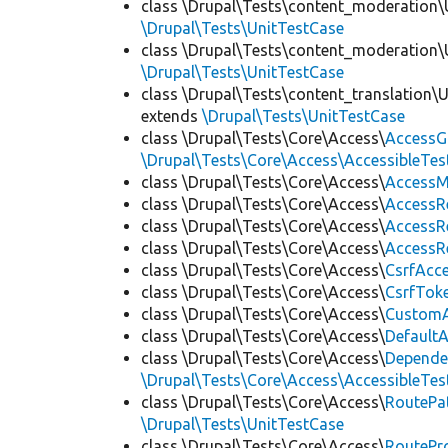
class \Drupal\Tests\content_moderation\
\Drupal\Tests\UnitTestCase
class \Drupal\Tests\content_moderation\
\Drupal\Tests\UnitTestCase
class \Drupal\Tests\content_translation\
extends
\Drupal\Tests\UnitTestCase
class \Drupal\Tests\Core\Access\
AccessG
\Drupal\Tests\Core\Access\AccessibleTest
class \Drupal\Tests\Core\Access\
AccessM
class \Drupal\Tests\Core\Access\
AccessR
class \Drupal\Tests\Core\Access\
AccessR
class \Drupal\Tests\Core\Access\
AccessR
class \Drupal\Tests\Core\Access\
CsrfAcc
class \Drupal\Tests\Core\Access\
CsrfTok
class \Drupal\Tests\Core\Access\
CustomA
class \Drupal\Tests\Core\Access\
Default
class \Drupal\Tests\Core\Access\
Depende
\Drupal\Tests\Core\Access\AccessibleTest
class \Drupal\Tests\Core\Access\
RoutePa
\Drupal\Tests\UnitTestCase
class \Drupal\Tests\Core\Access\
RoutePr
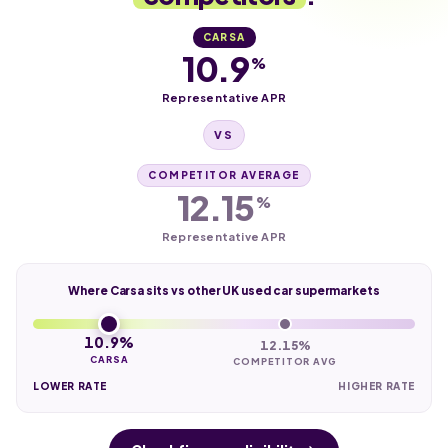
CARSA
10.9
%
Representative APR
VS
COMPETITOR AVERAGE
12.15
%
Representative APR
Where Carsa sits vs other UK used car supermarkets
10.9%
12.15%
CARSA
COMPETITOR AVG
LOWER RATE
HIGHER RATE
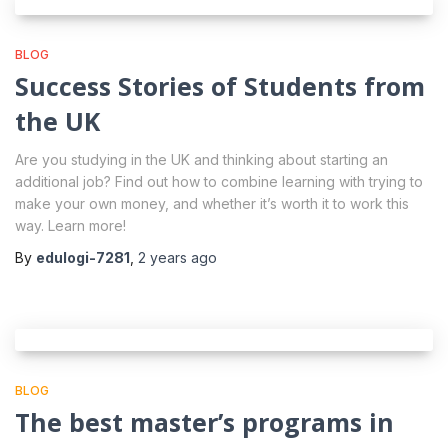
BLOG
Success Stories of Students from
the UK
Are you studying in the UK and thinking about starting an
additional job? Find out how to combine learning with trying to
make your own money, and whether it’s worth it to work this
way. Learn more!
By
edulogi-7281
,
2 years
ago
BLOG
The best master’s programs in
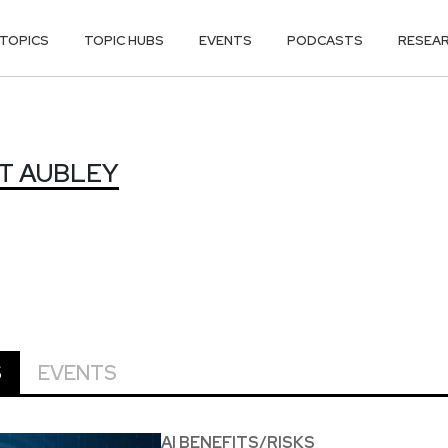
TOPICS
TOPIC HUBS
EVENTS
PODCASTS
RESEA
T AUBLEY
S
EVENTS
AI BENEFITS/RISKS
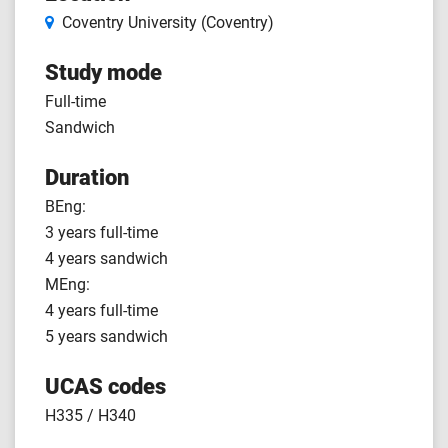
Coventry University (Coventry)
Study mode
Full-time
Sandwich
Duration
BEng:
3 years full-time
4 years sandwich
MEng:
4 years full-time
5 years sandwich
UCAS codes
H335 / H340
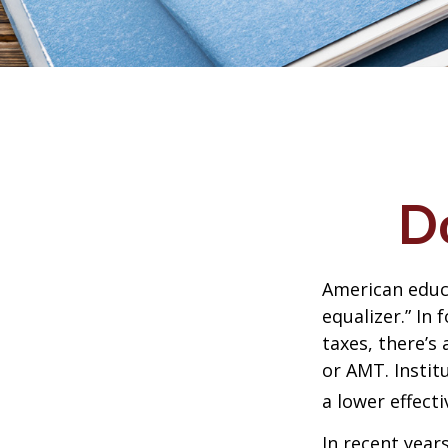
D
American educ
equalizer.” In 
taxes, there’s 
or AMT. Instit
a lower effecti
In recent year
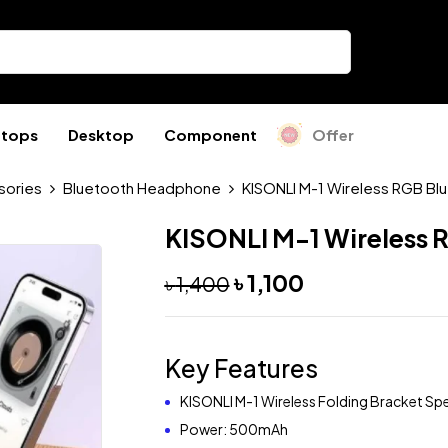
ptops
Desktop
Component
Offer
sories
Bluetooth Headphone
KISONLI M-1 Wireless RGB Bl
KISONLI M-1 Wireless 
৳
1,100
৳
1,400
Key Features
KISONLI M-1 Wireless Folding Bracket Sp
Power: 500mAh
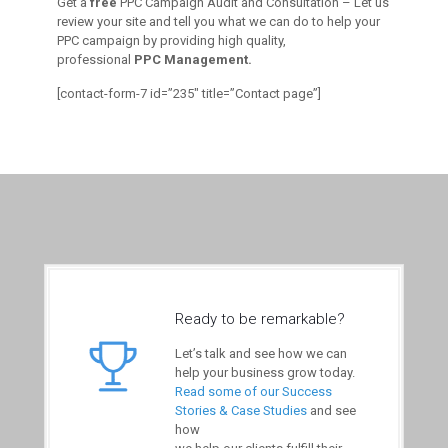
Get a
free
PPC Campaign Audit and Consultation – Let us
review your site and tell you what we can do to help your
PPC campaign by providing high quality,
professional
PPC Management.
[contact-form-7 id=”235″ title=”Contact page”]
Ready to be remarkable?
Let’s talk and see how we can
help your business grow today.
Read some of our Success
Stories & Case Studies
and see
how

======

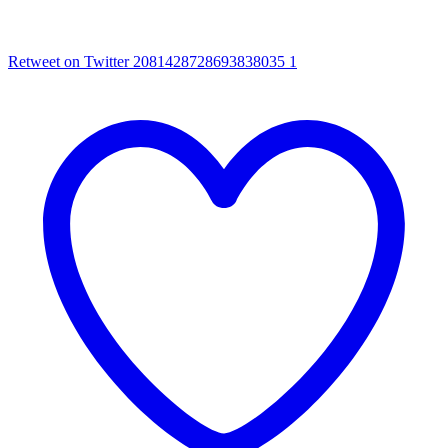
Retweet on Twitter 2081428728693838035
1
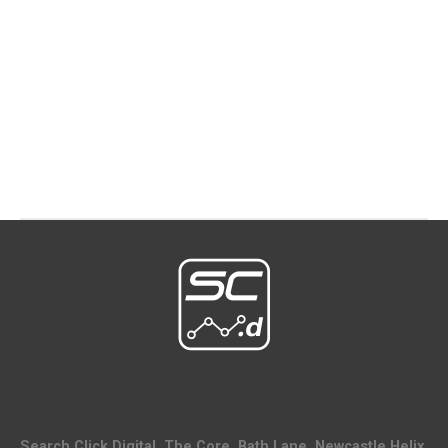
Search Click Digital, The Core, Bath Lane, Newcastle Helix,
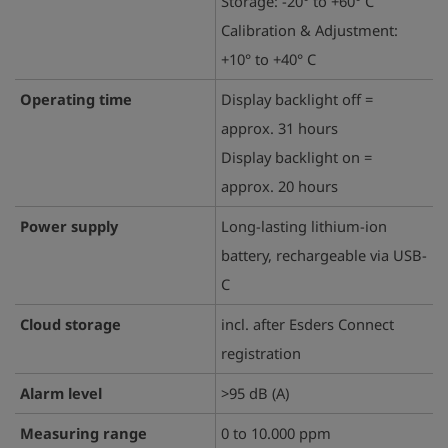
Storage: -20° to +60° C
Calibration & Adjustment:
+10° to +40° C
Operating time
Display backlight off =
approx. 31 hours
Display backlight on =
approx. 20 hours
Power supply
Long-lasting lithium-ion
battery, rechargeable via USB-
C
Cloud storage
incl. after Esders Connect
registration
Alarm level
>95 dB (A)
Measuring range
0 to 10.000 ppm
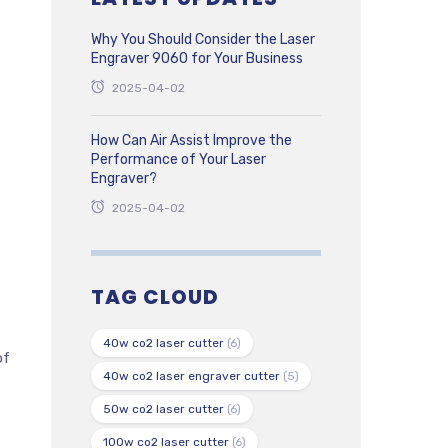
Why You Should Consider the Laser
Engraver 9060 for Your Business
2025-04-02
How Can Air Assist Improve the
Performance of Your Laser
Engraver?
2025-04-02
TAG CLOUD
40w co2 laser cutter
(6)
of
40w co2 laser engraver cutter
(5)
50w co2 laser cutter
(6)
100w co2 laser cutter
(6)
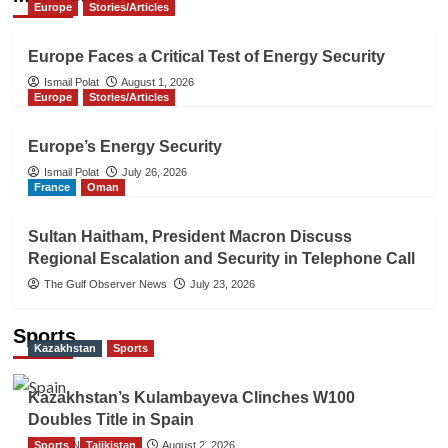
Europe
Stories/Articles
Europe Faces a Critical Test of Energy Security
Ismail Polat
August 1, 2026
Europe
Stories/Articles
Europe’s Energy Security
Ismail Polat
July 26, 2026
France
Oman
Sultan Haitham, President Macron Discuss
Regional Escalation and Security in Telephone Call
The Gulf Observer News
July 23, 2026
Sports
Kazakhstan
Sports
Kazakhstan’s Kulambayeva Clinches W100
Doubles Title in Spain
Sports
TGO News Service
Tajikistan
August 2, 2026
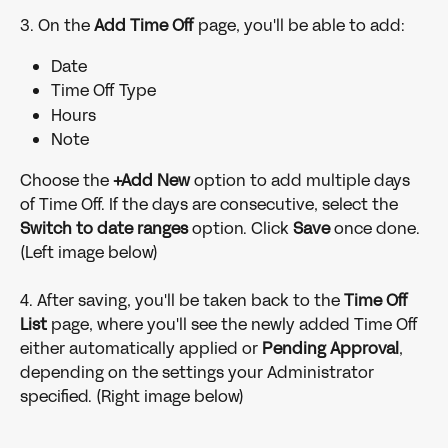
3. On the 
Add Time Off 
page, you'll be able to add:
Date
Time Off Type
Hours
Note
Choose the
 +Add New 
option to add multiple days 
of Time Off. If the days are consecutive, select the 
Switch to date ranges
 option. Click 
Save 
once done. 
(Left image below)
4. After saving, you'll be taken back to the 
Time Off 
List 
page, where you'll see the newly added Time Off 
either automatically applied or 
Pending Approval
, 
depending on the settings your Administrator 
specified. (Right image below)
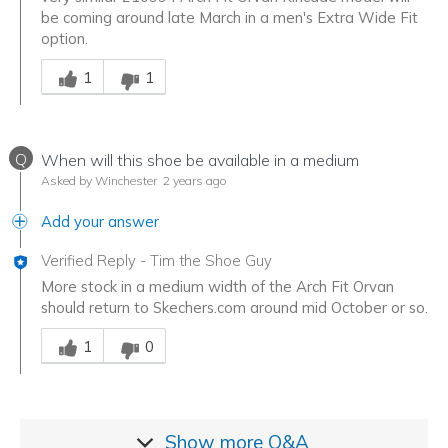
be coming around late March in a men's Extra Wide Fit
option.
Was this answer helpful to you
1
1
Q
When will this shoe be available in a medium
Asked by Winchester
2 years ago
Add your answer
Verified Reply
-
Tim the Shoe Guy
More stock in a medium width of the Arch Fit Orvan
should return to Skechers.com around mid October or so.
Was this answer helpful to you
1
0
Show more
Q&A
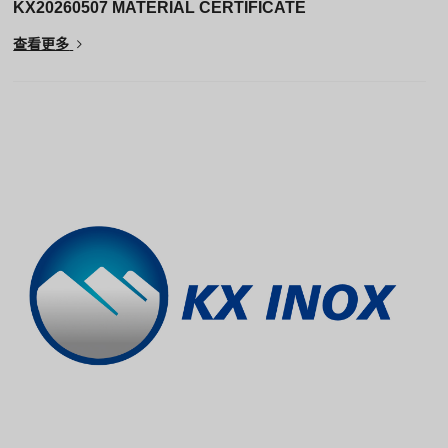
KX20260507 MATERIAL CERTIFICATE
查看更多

======

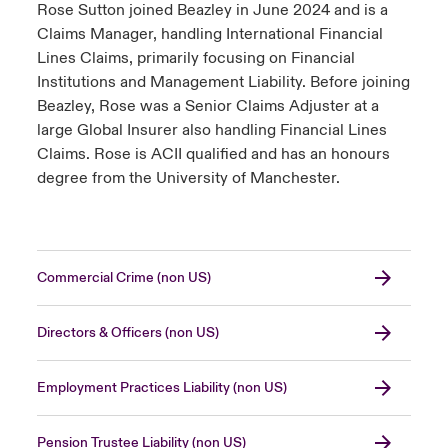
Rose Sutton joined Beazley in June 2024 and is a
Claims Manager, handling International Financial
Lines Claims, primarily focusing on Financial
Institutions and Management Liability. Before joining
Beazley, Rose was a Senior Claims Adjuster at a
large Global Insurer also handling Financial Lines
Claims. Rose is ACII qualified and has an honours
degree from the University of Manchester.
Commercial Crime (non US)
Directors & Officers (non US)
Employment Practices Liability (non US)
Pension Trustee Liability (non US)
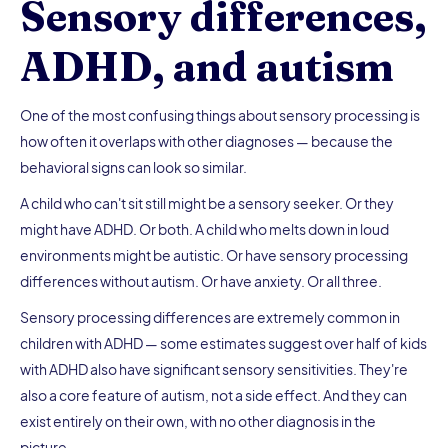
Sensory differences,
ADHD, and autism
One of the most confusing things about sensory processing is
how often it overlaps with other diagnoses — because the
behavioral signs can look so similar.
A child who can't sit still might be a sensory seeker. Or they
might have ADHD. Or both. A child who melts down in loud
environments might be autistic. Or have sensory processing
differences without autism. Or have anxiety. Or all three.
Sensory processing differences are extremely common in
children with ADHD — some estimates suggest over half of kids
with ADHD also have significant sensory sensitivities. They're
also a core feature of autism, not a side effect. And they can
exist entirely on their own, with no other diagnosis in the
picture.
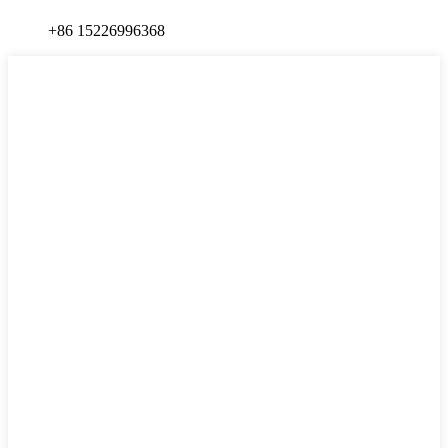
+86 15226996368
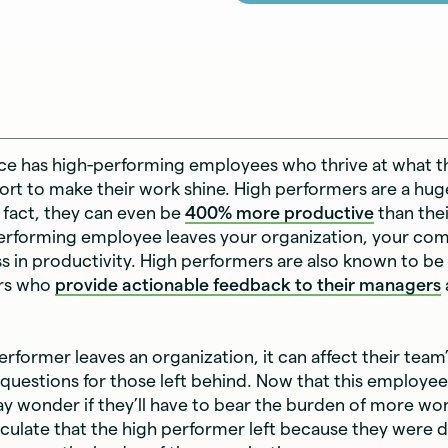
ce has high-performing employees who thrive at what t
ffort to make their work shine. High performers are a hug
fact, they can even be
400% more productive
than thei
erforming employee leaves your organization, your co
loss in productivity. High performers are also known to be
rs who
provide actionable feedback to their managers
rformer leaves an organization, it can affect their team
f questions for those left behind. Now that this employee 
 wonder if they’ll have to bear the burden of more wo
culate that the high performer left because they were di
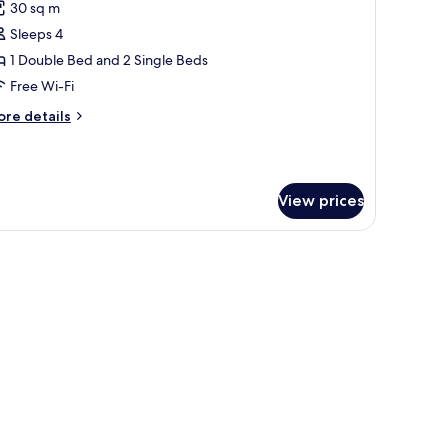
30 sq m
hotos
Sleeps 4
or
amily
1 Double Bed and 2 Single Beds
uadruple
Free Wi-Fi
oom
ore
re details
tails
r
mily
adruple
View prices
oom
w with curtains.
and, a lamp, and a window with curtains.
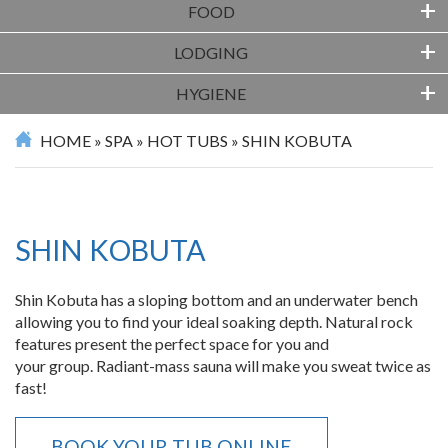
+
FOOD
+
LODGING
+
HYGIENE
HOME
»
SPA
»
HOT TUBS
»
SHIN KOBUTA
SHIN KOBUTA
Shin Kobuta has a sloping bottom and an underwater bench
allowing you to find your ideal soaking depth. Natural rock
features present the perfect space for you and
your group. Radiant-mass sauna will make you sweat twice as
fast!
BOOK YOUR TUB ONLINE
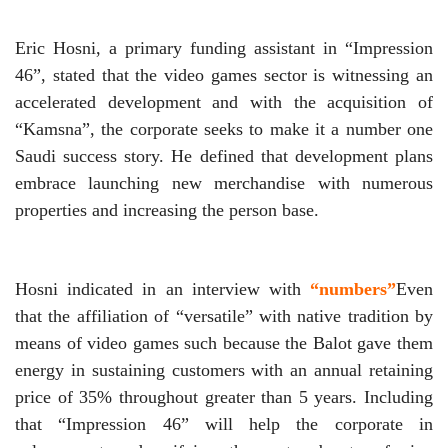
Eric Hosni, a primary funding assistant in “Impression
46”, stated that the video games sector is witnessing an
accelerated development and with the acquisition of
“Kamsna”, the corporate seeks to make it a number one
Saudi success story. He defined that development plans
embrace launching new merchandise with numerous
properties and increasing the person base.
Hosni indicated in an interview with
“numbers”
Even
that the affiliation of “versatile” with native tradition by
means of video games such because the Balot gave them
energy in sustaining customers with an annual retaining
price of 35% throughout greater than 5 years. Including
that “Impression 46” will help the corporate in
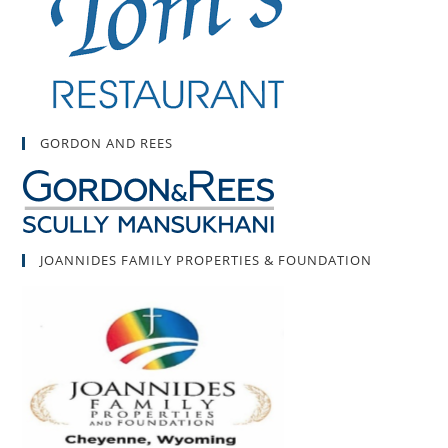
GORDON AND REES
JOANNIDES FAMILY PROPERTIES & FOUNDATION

======

Tell how many lines in the data above hold "cutter". Nothing but the number.

4